ねこねこ幼女の愛情ごはん〜異世界でもふもふ達に料理を作ります!〜5
『それにしても……』

 フェンリルの背中にぎゅっとしがみついて、素晴らしいモフモフぶりを楽しみながら、エリナは思った。

『バーベキューソースに夢中で、キャンプをするなら絶対にやりたかったアレを忘れるなんて不覚だったよ。そう、焚き火で作る焼きマシュマロを!』

 こんがりと焼き色がつくまで炙った、串に刺したマシュマロは、砂糖がカラメル化する香ばしい香りとパリッと飴化した表面、そしてとろける中身という素晴らしいハーモニーで、食べるものの心を虜にするという。
 獣人の本能のせいか、肉に対する欲求が強すぎて、キャンプのおやつについてすっかり忘れていたエリナがそのことを思い出したのは、出発の前日であった。

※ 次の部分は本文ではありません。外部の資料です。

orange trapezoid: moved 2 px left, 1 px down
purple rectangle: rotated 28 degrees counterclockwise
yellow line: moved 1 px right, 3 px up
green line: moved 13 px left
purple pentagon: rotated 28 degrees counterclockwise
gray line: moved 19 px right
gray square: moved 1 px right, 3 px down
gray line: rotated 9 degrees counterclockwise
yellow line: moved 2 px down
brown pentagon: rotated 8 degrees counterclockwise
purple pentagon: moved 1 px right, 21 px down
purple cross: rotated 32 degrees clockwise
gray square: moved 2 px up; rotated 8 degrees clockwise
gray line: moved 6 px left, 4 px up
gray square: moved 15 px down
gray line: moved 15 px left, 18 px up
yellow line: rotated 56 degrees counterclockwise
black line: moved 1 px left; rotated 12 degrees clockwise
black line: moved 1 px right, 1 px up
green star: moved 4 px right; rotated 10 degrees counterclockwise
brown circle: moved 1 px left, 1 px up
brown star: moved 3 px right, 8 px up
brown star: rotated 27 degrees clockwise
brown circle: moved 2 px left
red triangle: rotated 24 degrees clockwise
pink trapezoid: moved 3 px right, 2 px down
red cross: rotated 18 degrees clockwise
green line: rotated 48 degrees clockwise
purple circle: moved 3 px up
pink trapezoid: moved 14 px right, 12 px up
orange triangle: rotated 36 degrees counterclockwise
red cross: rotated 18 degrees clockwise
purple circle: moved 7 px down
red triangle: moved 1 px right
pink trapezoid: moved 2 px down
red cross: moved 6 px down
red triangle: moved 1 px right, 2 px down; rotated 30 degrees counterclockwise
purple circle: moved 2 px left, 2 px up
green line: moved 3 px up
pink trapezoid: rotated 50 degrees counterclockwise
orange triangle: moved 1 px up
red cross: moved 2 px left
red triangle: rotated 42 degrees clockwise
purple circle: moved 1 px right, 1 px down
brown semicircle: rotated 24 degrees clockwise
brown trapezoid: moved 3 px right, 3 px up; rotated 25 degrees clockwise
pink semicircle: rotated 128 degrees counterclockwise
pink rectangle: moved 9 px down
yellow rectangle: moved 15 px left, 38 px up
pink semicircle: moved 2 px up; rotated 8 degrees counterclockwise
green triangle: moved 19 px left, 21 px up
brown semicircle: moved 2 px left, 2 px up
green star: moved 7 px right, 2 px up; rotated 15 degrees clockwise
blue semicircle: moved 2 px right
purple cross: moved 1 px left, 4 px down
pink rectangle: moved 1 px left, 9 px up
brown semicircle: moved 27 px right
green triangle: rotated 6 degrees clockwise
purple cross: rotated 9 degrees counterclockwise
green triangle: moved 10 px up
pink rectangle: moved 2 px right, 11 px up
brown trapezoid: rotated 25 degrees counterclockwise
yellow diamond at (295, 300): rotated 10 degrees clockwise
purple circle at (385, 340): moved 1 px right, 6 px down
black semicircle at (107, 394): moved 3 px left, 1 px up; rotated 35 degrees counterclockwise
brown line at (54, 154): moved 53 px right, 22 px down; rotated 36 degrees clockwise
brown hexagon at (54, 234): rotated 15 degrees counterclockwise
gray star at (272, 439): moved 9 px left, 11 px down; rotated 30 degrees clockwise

『この世界には食用のゼラチンがないことに薄々気づいていたけれど、焼きマシュマロを食べる機会が突然訪れるなんて想像していなかったよ。こんなことなら、早めにゼラチン作りを完成させて、マシュマロを作っておくんだった!』

 マシュマロとは、溶かしたゼラチンに砂糖をたっぷり入れて、よく泡立ててから固めたお菓子なのだ。泡立て器が完成しているからこそ、エリナは悔しくてたまらない。